Nesta quinta-feira, o ministro Paulo de Tarso Sanseverino, do Superior Tribunal de Justiça (STJ), determinou que todos os presos por pensão alimentícia no País sejam colocados em prisão domiciliar. No dia anterior, uma liminar beneficiava apenas os presos do Ceará nessa condição. O pedido de extensão da medida foi feito pela Defensoria Pública da União.
Um relatório elaborado pelo Ministério Público do Rio Grande do Sul apontou que magistrados libertaram mais de 3,4 mil detentos das cadeias desde o dia 17 de março. Hoje, esse grupo está em prisão domiciliar. Conforme o promotor Luciano Vaccaro, do Centro de Apoio Operacional Criminal, entre os que cumprem prisão em casa há criminosos que cometeram delitos graves, como estupros, homicídios, feminicídios e latrocínio. Ele citou como exemplo um detento acusado de realizar ataques com ácido em pessoas na zona sul de Porto Alegre. "Ele foi libertado com base no pânico gerado dentro do sistema jurídico brasileiro e estão soltando simplesmente pelo risco de contaminação dentro do sistema carcerário. Isto é uma suposição. Não há registro de covid-19 dentro das prisões do Rio Grande do Sul."

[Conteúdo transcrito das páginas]
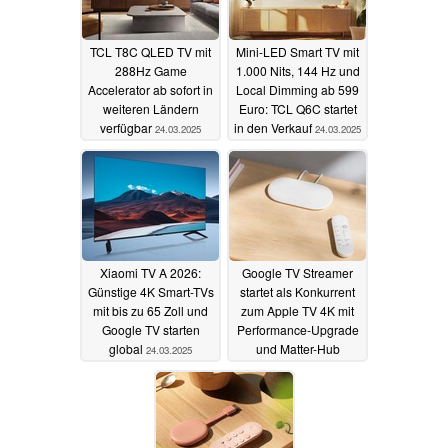
TCL T8C QLED TV mit
Mini-LED Smart TV mit
288Hz Game
1.000 Nits, 144 Hz und
Accelerator ab sofort in
Local Dimming ab 599
weiteren Ländern
Euro: TCL Q6C startet
verfügbar
in den Verkauf
24.03.2025
24.03.2025
Xiaomi TV A 2026:
Google TV Streamer
Günstige 4K Smart-TVs
startet als Konkurrent
mit bis zu 65 Zoll und
zum Apple TV 4K mit
Google TV starten
Performance-Upgrade
global
und Matter-Hub
24.03.2025
06.08.2024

*Tarefa*: Traduza para o inglês esta frase do trecho exibido: "No dia anterior, uma liminar beneficiava apenas os presos do Ceará nessa condição." As entradas são um material à parte.

*Resposta*: The day before, an injunction benefited only prisoners in Ceará in that situation.